Plus, this diet has some benefits for better health, such as lowering the risk of diabetes mellitus, cholesterol and hypertension – if you do not eat too much meat and fat!

Low carb diet side effects

The restriction in fruits and vegetables gives rise to deficiencies in vitamins, minerals, antioxidants and fibers.

The lack of carbohydrates causes headaches, and a great fatigue especially muscular. It is a diet strongly discouraged to athletes, who need carbohydrates to support their effort. In addition, the absence of carbohydrates also affects the mood (rather bad …), because the sugars participate mainly in the secretion of serotonin, happiness hormone.

Those who cover their energy needs mainly with fats and proteins, that is to say with foods low in carbohydrates, and who thus put their body in a state of ketosis , should expect to emit a strong oral odor and bodily, which is produced by the elimination of ketones.

In addition, switching to a low carbohydrate diet may result in side effects such as reduced performance, headaches or fatigue. In general, an extremely high protein diet can stress the liver and kidneys and cause uric acid levels to rise.

The high fat intake can in turn lead to an increase in cholesterol and thus to the obstruction of the arteries. In addition, widespread abandonment of grain products and other effective fiber sources may result in constipation.

Another disadvantage: a radically low carbohydrate diet hinders high performance sports, because carbohydrates are an essential source of energy for athletes. Another problem is that the risk of relapse and breaking the rules is high because carbohydrates are an important nutrient in most crops, which is virtually impossible to avoid in everyday life and with a varied diet.

One of the few cultures in which people traditionally eat mainly low carbohydrate foods is Eskimo culture. As the environment in which they live suggests, they eat mainly fatty fish and meat from the Arctic region.

Like any restrictive diet, the low carb method, if not followed for life, will inevitably create a yoyo effect with a weight recovery more consistent than the weight loss achieved. In addition, drastic restrictions can lead to frustrations leading to compulsive eating disorders.

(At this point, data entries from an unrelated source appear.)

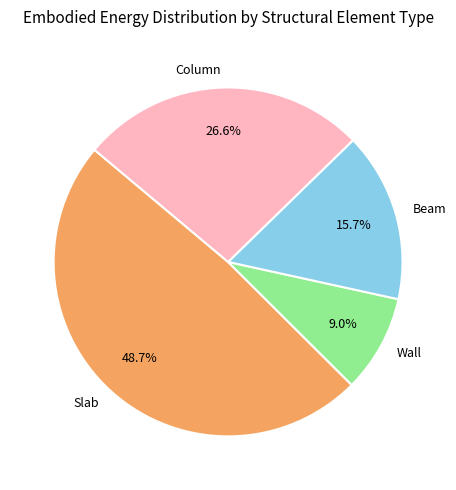

To the nearest percent, what is the average slice percentage?

25%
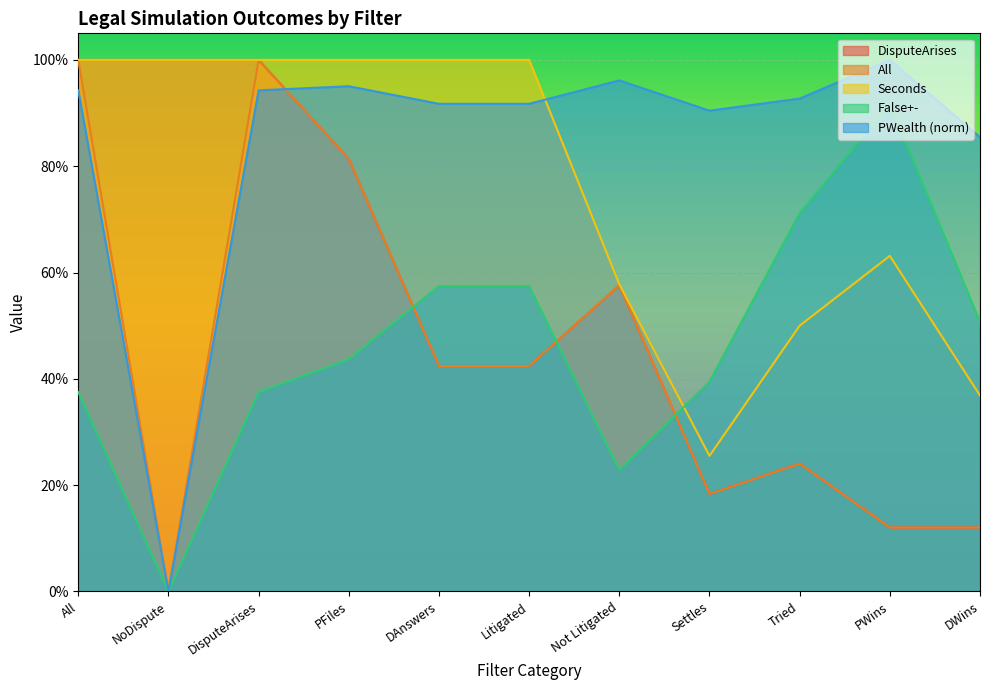

The value of DisputeArises at Not Litigated is 0.6. True or false?

True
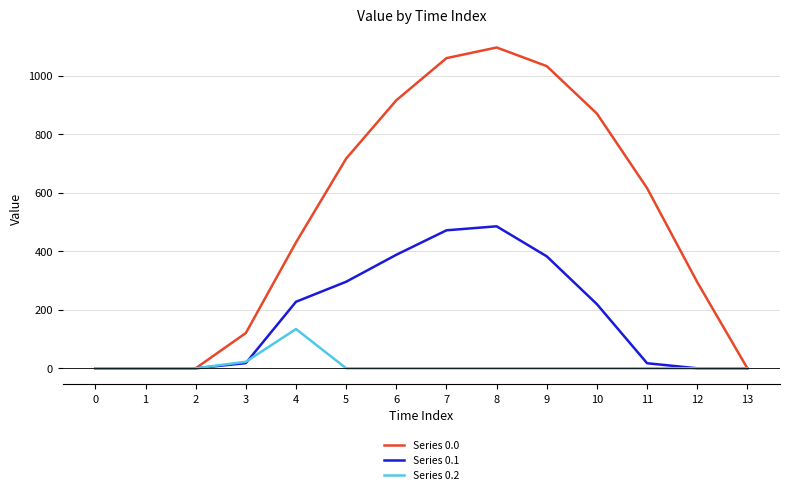

Where does the Series 0.1 series first go above 219?

4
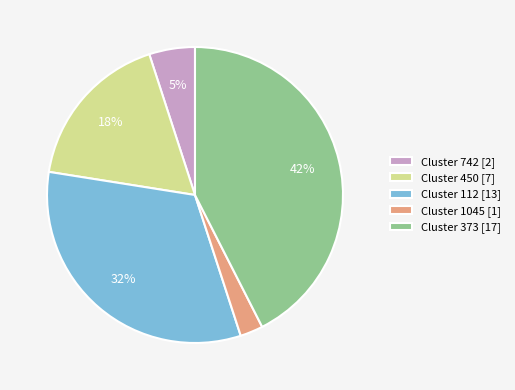

Which slice is the smallest?

Cluster 1045 [1]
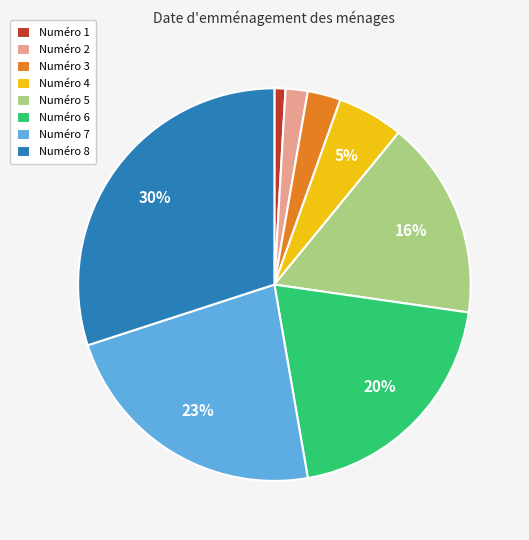

Which slice is the smallest?

Numéro 1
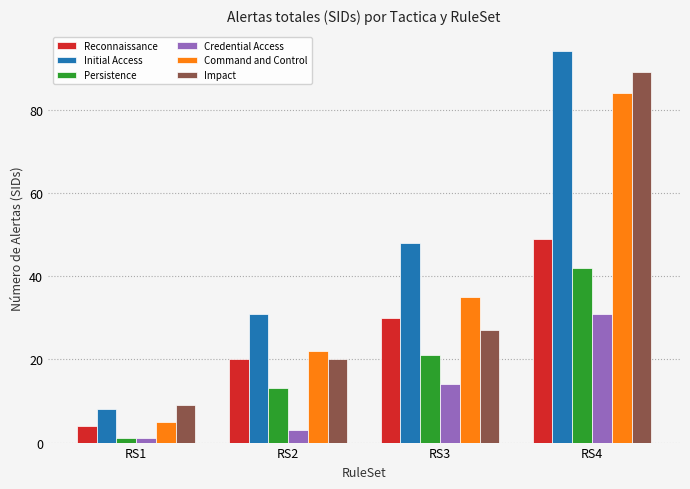

Is it true that Reconnaissance equals 4 at RS1?

True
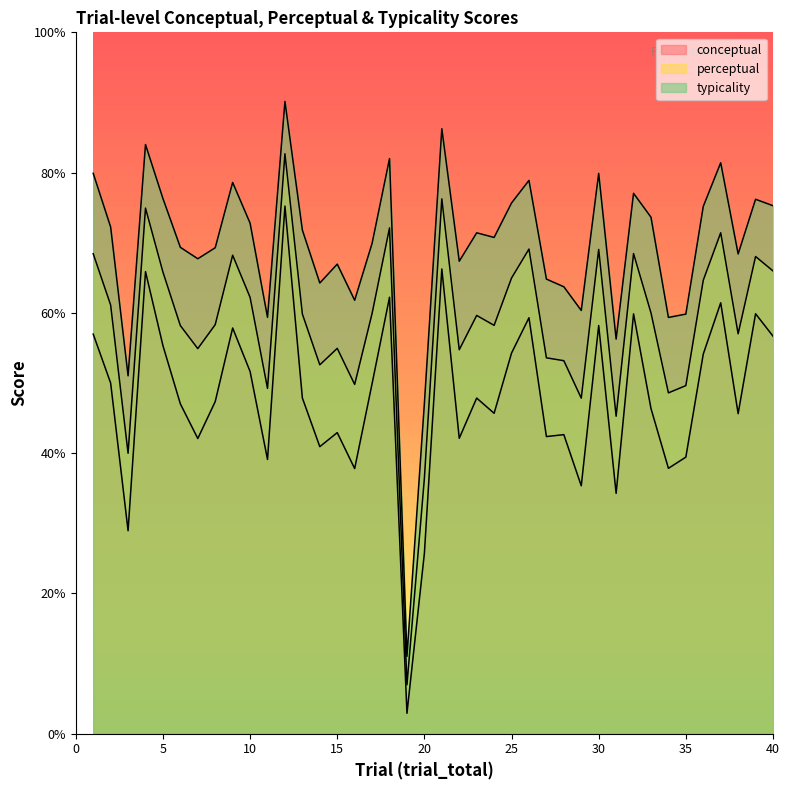

How many values in the typicality series exceed 71?

20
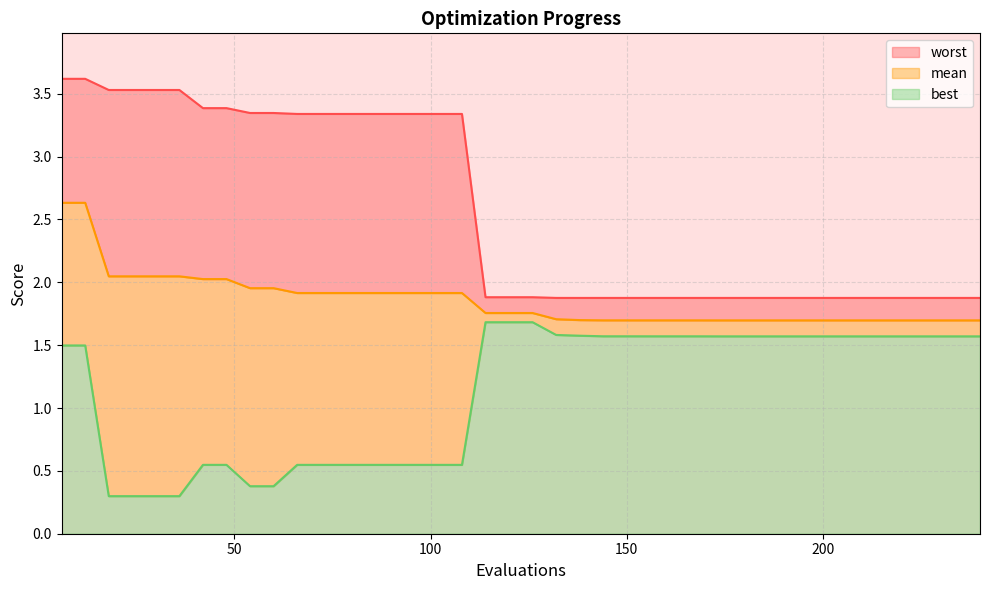

Which category has the lowest value in the worst series?

138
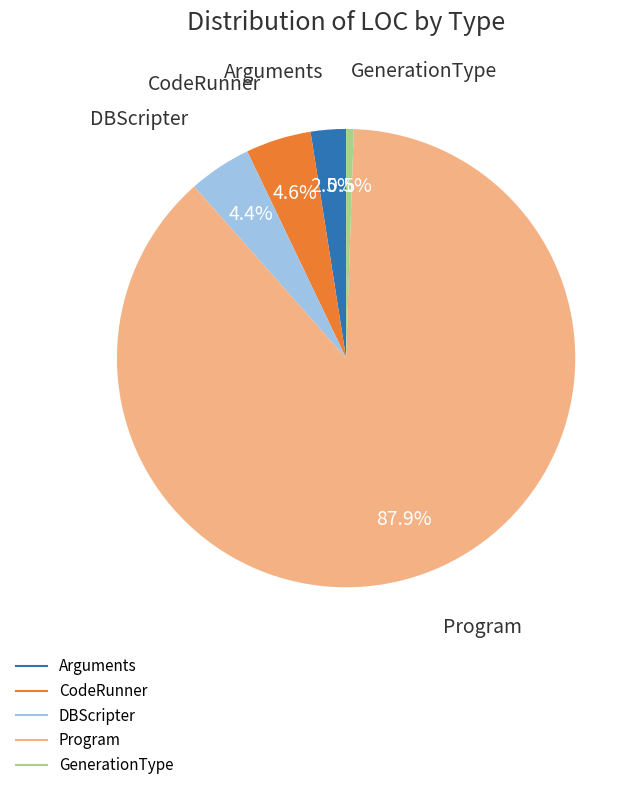

To the nearest percent, what portion does DBScripter represent?

4%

Our opinion on the Low Carb Diet

The Low Carb method is interesting because it puts an end to the obsession with calories and the demonization of fat. But it keeps all the major disadvantages of diets, with 90% failure in the long run. Positive point to remember: remain vigilant on the hidden sugars of the industrial diet, which are responsible for many nutritional disorders of our time.

About the author

Mind & Health

Mind & Health

Mind & Health's mission is to disseminate information in the field of health and well-being. The information provided in this magazine is intended to improve and not to replace the relationship between the reader of the magazine and his doctor. The use of plants for therapeutic purposes can in no way substitute or be added to medical treatment current without the advice of a doctor.